§ Exercise goal: Your copy of the data below must be exact and must leave out all pictures.

§ Records from a dataset:
####################

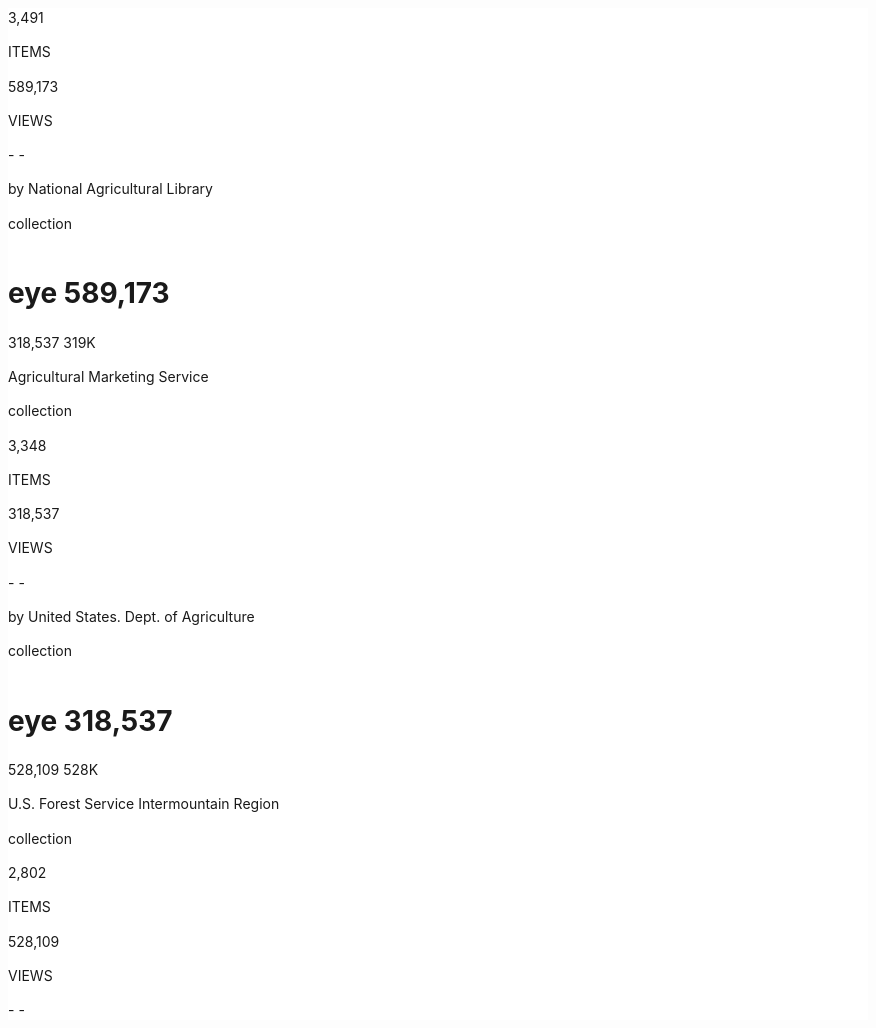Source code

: 3,491

ITEMS

589,173

VIEWS

\- -

<span class="hidden-lists">by</span> <span class="byv" title="National Agricultural Library">National Agricultural Library</span>

<span class="iconochive-collection" aria-hidden="true"></span><span class="sr-only">collection</span>

<span class="iconochive-eye" aria-hidden="true"></span><span class="sr-only">eye</span> 589,173
===============================================================================================

318,537 319K

[](/details/usda-agriculturalmarketingservice)

Agricultural Marketing Service

<span class="sr-only">collection</span>

3,348

ITEMS

318,537

VIEWS

\- -

<span class="hidden-lists">by</span> <span class="byv" title="United States. Dept. of Agriculture">United States. Dept. of Agriculture</span>

<span class="iconochive-collection" aria-hidden="true"></span><span class="sr-only">collection</span>

<span class="iconochive-eye" aria-hidden="true"></span><span class="sr-only">eye</span> 318,537
===============================================================================================

528,109 528K

[](/details/usda-usfsintermountainregion)

U.S. Forest Service Intermountain Region

<span class="sr-only">collection</span>

2,802

ITEMS

528,109

VIEWS

\- -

####################

§ Answer area:
Source code

: 3,491

ITEMS

589,173

VIEWS

\- -

<span class="hidden-lists">by</span> <span class="byv" title="National Agricultural Library">National Agricultural Library</span>

<span class="iconochive-collection" aria-hidden="true"></span><span class="sr-only">collection</span>

<span class="iconochive-eye" aria-hidden="true"></span><span class="sr-only">eye</span> 589,173
===============================================================================================

318,537 319K

[](/details/usda-agriculturalmarketingservice)

Agricultural Marketing Service

<span class="sr-only">collection</span>

3,348

ITEMS

318,537

VIEWS

\- -

<span class="hidden-lists">by</span> <span class="byv" title="United States. Dept. of Agriculture">United States. Dept. of Agriculture</span>

<span class="iconochive-collection" aria-hidden="true"></span><span class="sr-only">collection</span>

<span class="iconochive-eye" aria-hidden="true"></span><span class="sr-only">eye</span> 318,537
===============================================================================================

528,109 528K

[](/details/usda-usfsintermountainregion)

U.S. Forest Service Intermountain Region

<span class="sr-only">collection</span>

2,802

ITEMS

528,109

VIEWS

\- -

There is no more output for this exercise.